[Opening EXTRACTED TEXT section]
It would be very interesting to see whether the models could be tuned to explain the 20th century climate without CO2 being a greenhouse gas, without setting the parameters to physically unrealistic values.”That might be an interesting new task for Richard Millar. He was searching for climate models with a equilibrium climate sensitivity between 1.5 and 2°C because he thought that the research with simple statistical energy balance models suggested such values. We now know that the raw results of these energy balance models are biased too low and their actual estimates may even be higher than average.

http://variable-variability.blogspot.com/2016/07/climate-sensitivity-energy-balance-models.html

Thus Millar’s original question is now less relevant. (Producing models with a high climate sensitivity is easy.)

I wonder with Physics, what forcing the climate models would work with to produce any warming? Or do you see a way to flip the natural cooling into a warming signal with some bizarre parameters?

Dikran Marsupial says:

The code for several of the models is in the public domain, so the only things that stand in the way of performing the experiment is the computational expense (I suspect that there is probably a skeptic academic with access to a HPCYou can reduce the computational power with a trick: by training a statistical model on a small number of climate model runs. When you find potentially working parameter sets this way, you can use them in the original model and see how it behaves.

I cannot find it any more, but I noticed some time ago a “prominent” UK mitigation sceptic who complained to Tamsin Edwards about wasting tax payer money working on such climate model emulators. They really have no clue what they are talking about, otherwise they would have welcomed this kind of research to test the limits of physical climate models (under the generous assumption they actually doubt the science, not the political solutions).
[Closing EXTRACTED TEXT section]
DESCRIPTION OF THE TASK => Say whether each statement below agrees with the discussion of climate models above. Answer yes or no and quote the deciding words of the discussion exactly. 1. Millar was searching for climate models with an equilibrium climate sensitivity between 1.5 and 2°C. 2. Producing models with a high climate sensitivity is described as hard. 3. The suggested trick trains a statistical model on a large number of climate model runs.
[Opening RAW DATA section]
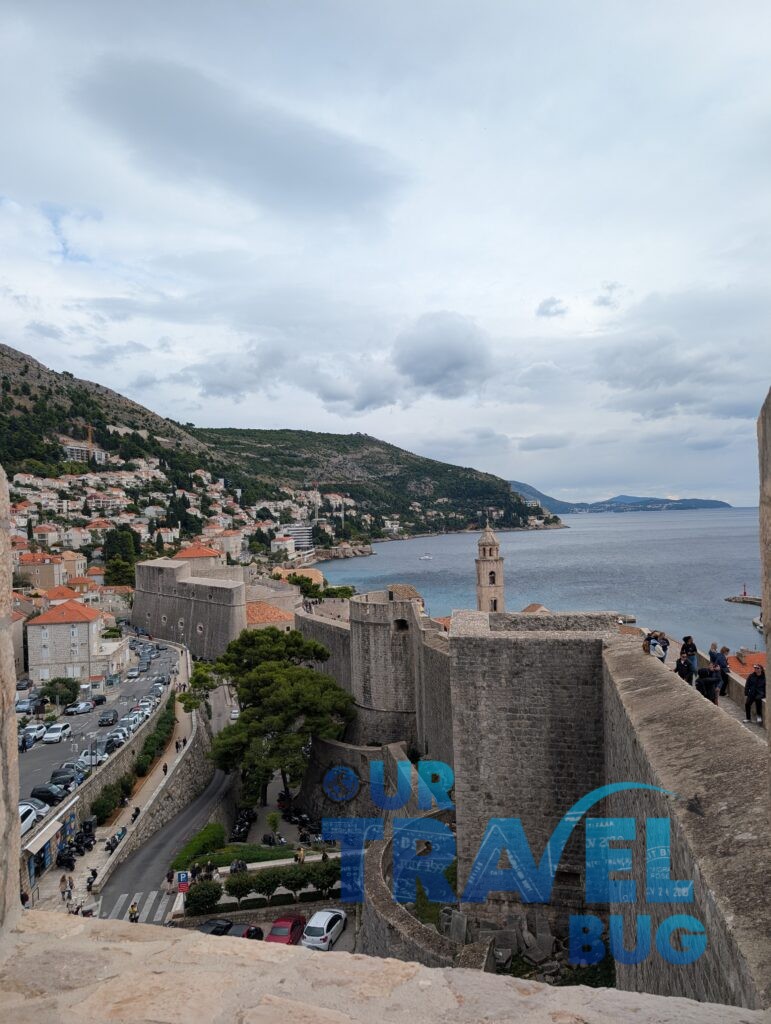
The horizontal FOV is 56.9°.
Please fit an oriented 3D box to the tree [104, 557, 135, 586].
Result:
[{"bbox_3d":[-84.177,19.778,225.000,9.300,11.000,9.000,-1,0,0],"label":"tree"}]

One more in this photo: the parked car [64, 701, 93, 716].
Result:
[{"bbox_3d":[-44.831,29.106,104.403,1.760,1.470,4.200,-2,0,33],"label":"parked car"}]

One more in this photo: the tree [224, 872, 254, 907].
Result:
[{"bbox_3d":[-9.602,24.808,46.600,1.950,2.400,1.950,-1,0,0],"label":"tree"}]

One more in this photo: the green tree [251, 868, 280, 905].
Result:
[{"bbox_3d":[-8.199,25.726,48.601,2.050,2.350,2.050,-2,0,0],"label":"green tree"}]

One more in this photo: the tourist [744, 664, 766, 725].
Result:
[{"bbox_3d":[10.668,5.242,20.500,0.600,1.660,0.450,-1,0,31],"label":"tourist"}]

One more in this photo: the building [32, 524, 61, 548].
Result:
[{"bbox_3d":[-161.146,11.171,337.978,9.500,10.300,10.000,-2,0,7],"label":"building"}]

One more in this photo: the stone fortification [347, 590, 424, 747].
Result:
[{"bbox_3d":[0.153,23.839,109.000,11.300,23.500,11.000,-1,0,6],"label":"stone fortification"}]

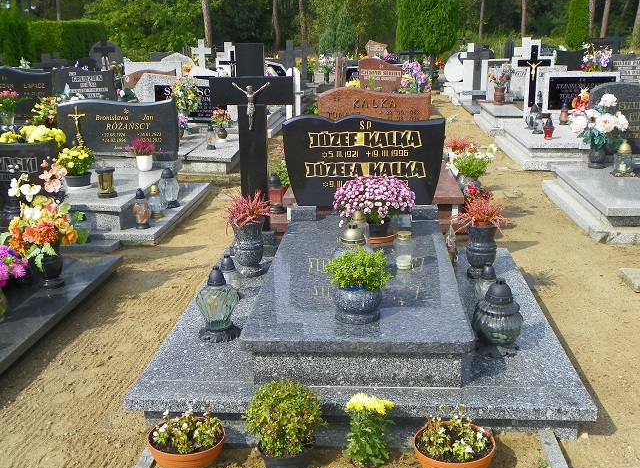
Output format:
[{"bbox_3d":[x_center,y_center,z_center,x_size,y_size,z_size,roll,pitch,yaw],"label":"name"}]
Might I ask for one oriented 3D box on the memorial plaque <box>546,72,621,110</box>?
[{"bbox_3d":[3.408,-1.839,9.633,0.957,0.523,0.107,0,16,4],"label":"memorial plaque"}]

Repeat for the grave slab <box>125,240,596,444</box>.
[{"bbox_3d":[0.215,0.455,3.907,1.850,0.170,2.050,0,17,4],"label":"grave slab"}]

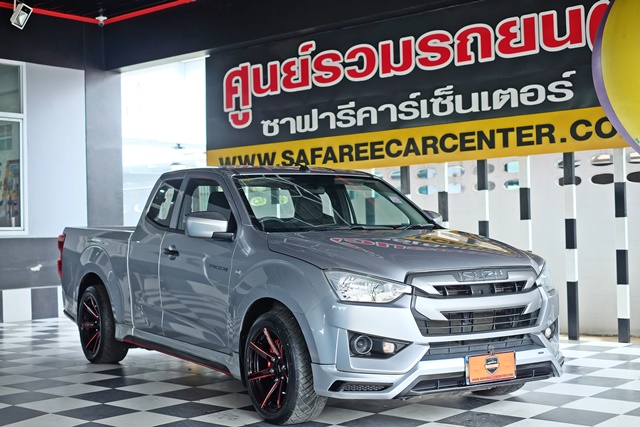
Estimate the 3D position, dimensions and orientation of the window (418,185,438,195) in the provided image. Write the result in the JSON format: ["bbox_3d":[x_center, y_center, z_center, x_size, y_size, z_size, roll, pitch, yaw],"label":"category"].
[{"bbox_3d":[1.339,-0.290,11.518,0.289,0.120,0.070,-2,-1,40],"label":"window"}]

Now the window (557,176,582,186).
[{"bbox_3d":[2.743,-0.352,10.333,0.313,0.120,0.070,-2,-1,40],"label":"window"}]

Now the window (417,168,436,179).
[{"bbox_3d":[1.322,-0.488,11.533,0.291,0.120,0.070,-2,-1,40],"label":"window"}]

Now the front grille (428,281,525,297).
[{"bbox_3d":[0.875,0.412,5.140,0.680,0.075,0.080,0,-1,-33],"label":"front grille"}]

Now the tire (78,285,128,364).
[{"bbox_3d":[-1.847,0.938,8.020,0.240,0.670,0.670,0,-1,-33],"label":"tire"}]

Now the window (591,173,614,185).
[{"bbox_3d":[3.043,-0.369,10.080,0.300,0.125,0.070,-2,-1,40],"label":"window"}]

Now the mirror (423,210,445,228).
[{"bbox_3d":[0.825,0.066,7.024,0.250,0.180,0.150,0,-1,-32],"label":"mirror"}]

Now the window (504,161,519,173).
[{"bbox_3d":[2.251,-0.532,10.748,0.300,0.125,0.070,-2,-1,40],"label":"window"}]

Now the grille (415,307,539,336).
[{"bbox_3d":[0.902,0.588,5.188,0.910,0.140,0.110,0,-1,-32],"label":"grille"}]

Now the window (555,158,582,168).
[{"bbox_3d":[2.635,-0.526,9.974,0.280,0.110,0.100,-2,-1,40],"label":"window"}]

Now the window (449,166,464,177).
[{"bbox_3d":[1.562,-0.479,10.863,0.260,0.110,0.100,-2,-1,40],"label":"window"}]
[Closing RAW DATA section]
[Opening RAW DATA section]
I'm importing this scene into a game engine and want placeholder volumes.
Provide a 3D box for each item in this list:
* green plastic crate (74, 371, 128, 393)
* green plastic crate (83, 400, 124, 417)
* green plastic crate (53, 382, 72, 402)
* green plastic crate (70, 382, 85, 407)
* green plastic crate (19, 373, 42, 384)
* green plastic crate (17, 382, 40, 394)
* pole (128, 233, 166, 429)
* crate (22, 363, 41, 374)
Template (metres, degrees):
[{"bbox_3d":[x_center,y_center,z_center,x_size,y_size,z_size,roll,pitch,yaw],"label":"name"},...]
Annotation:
[Closing RAW DATA section]
RESULT =>
1. Yes: "He was searching for climate models with a equilibrium climate sensitivity between 1.5 and 2°C"
2. No: "Producing models with a high climate sensitivity is easy."
3. No: "by training a statistical model on a small number of climate model runs"